Benazir Bhutto

Benazir Bhutto croyait aux signes du destin, à l’astrologie et aux devins. Les amateurs de prophétie relèveront sans doute que « la Sultane », qui avait échappé de justesse à un attentat-suicide le jour même de son retour – le 18 octobre 2007, après huit ans d’exil, un kamikaze s’explosait dans la foule de son premier grand rassemblement public à Karachi et tuait près de 150 personnes -, est morte pratiquement au même endroit que son père et mentor adoré, Zulficar Ali Bhutto.

Président de la république de 1971 à 1973, premier ministre de 1973 à 1977, le flamboyant Zulficar, renversé puis condamné à mort par Zia-ul-Haq, l’un des dictateurs militaires qui ont jalonné l’histoire du Pakistan, fut pendu le 4 avril 1979 à Rawalpindi, ville-satellite d’Islamabad, la capitale, à un jet de pierre du parc public où Benazir a finalement été assassinée par un autre kamikaze, le jeudi 27 décembre 2007. Elle aurait eu 55 ans le 21 juin 2008. Elle laisse derrière elle une fortune évaluée à plusieurs dizaines de millions de dollars, trois enfants, dont le plus âgé a 18 ans, et un époux malade après huit années de prison, entre 1996 et 2004, pour corruption. Elle laisse surtout un pays perclus d’avanies depuis sa création en 1947 dans la partie nord des Indes, et au bord de l’implosion.

Quelques dates

21 juin 1953 Naissance dans la province du Sind (Pakistan)

4 avril 1979 Exécution de son père à Rawalpindi

1988-1990 puis 1993-1996 Premier ministre du Pakistan

18 octobre 2007 Retour d’exil

27 décembre 2007 Mort à Rawalpindi

 Plus tard, la justice pakistanaise devra expliquer pourquoi celle qu’on appelait indifféremment « l’Héritière », « la princesse du Sind » ou simplement « BB », n’était pas, sachant les menaces qui pesaient sur elle, mieux protégée, mieux conseillée, mieux entourée par ses gardes.

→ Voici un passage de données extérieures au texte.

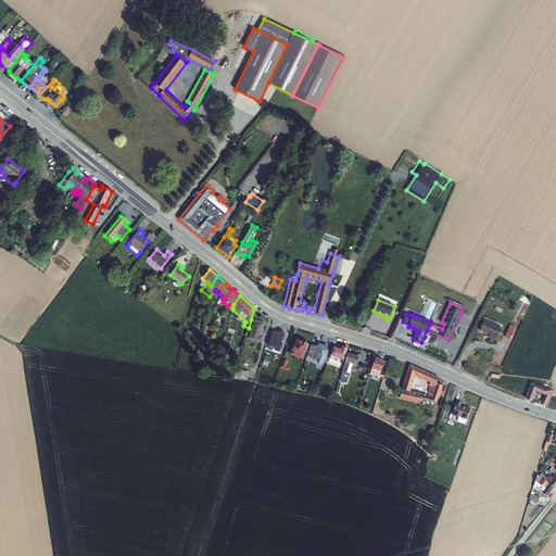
[(254,319),(249,339),(262,342),(264,336),(261,336),(264,323),(254,319)]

Certains avanceront que la mort rôdait autour de cette femme d’exception depuis au moins vingt-huit années – mort de son père et début de sa carrière politique -, qu’elle y avait déjà échappé à plusieurs reprises et que, depuis sa condamnation à mort par tous les groupes islamistes, talibans, pro-talibans, djihadistes, pro-Al-Qaida, etc., qui pullulent au « Pays des purs » (Pak-i-stan en ourdou), ce n’était qu’une question de temps. Et d’opportunité.

« J’ai préparé ma famille et mes proches à toute éventualité« , confiait Benazir Bhutto juste avant de rentrer chez elle, en octobre. « J’ai mis ma vie en danger et je suis rentrée parce que je sens que ce pays lui-même est en danger », lançait-elle à son public énamouré quelques minutes avant de mourir. Présidente « à vie » du Parti du peuple pakistanais (PPP), la première formation politique nationale, fondée par son père, Benazir Bhutto avait toutes les chances de remporter les élections législatives du 8 janvier et de redevenir, pour la troisième fois de sa carrière, chef du gouvernement.